For background is it important to understand the meaning of three important words. “Mitzraim” is the Hebrew word for Egypt and literally means “narrow place”. This has both geographic and spiritual meaning. The geographic connotation is that the vast majority of the population of Egypt lived in close proximity to the Nile river. Thus, despite the vastness of the land of Egypt, the Egyptians were basically restricted to narrow strips of land on either side of the Nile. In addition, “narrow place” referred to a narrow mind. Those Hebrew slaves who remained in Egypt had narrow minds. It was the nature of being a slave. Mentally closed off from the blessings surrounding us and serving a false God, Pharaoh with no opportunity to worship the one and living God. The journey of Exodus celebrates our collective journey from slavery in mitzraim to wandering in the wilderness and coming to know God who brings us to a land flowing with milk and honey and to finally achieving freedom God promises us in The Promised Land of Israel.
“Evrit,” in the Hebrew language means to cross over. The Hebrews were those who crossed over the Reed sea (Sea of Reeds) to reach the wilderness. Israel is the name of Jacob and means he who wrestles with God and man and is able. There is an introspection and aspiration in the meaning of Israel. Thus, during the 9th plague, while those with narrow minds in the narrow place were afflicted with darkness. Those who struggled with introspection and aspiration to experience God’s freedom achieved the blessed Promised Land of Israel. The blessing of living in the light — true goodness. Israelites are always blessed with light.
During my initial days of bed rest, I wallowed in my pain and suffering. I had a very narrow perspective. I stayed in the darkness.

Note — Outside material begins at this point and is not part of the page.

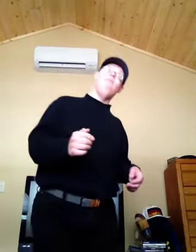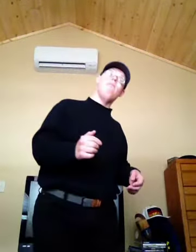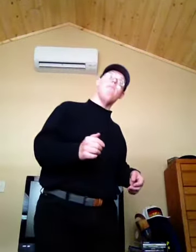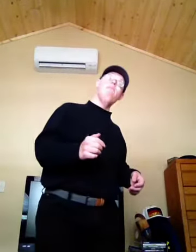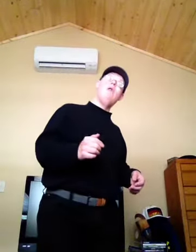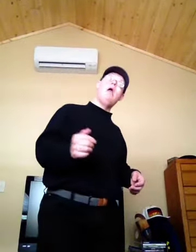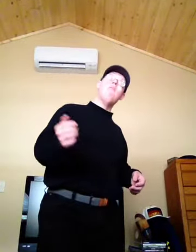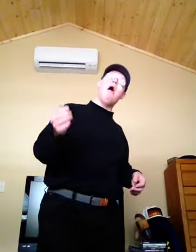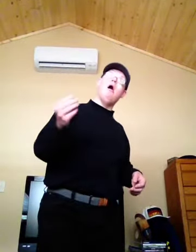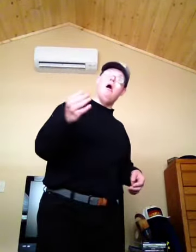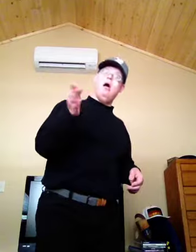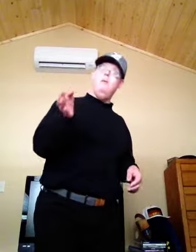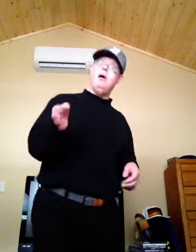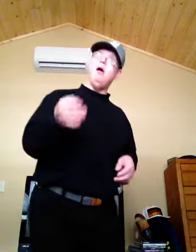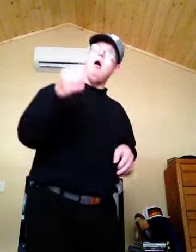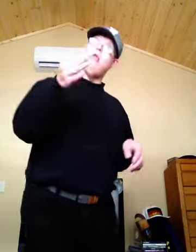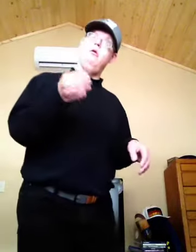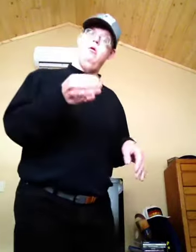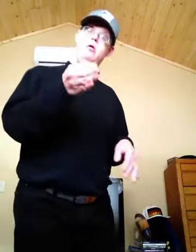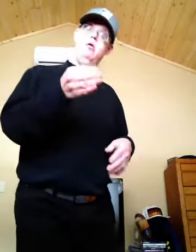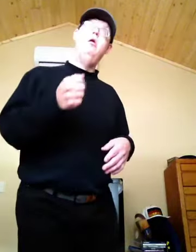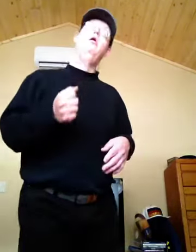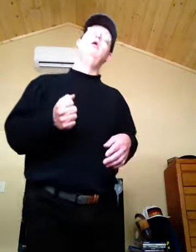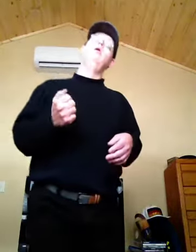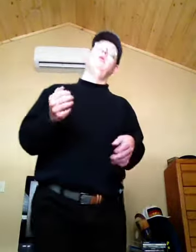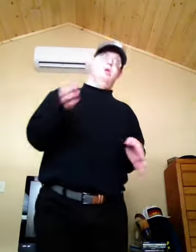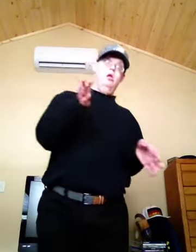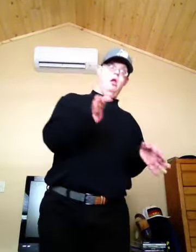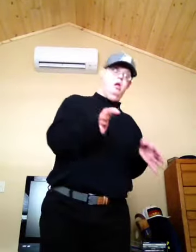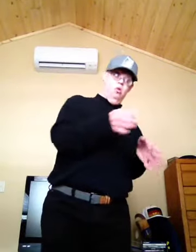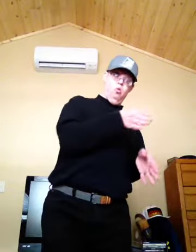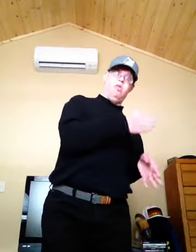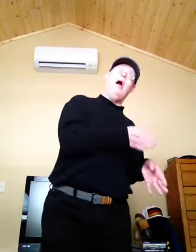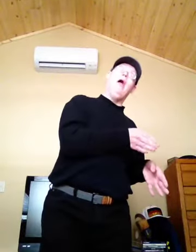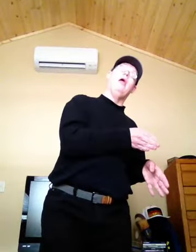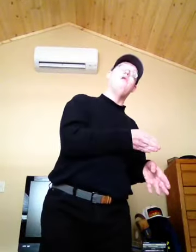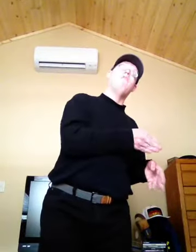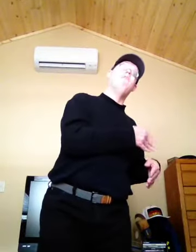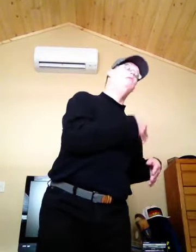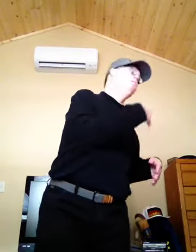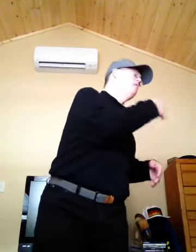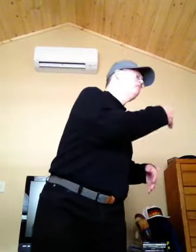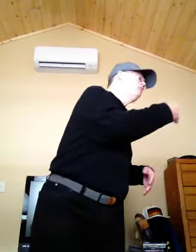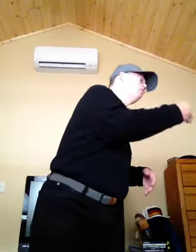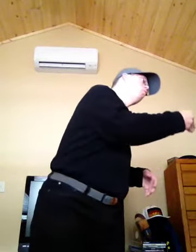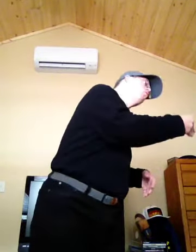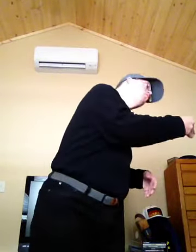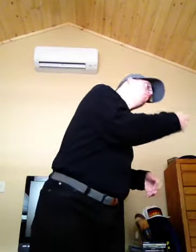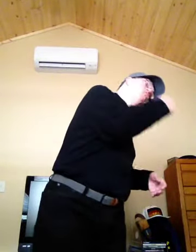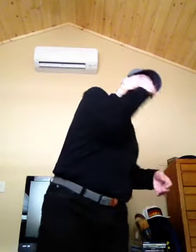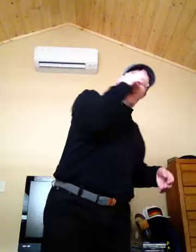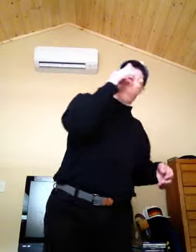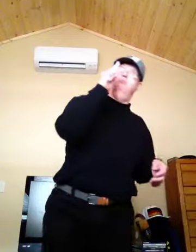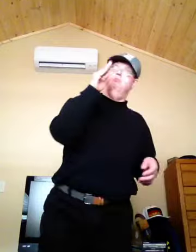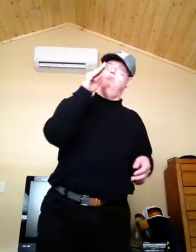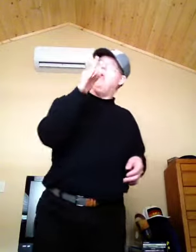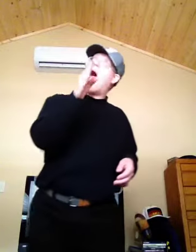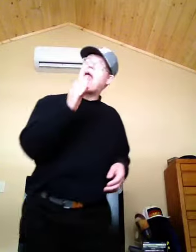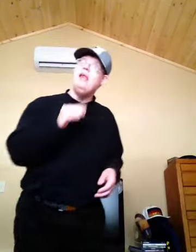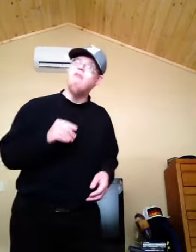And my other news that I get from different sources that I cannot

Then one day, I decided. I just did. It was time to open the shades. To allow light in. To allow light into my soul. My thoughts expanded. My anxiety diminished. While my physical circumstances, compromised as they were, remained the same, my mental outlook transformed completely.
When I think about the Bible allowing light in, I go back to Genesis 1. The light of Day 1 divided light from darkness. God proclaimed the light of Day 1 tov / good.
We really don’t need a source of light to allow for light. The light of Day 1 occurred before the sun, moon, and stars of Day 4. Darkness comes first. God showed us that you can divide light from the darkness. God did not take away the darkness.
I realize now that sometimes in dark circumstances, we just need to decide. We just need to decide that it is time to open the shades and allow light in. Into our rooms, our hearts, and our souls.
Genesis 1:1-5, JPS
1When God began to create heaven and earth — 2the earth being unformed and void, with darkness over the surface of the deep and a wind from God sweeping over the water — 3God said, “Let there be light”; and there was light. 4God saw that the light was good, and God separated the light from the darkness. 5God called the light Day, and the darkness He called Night. And there was evening and there was morning, a first day.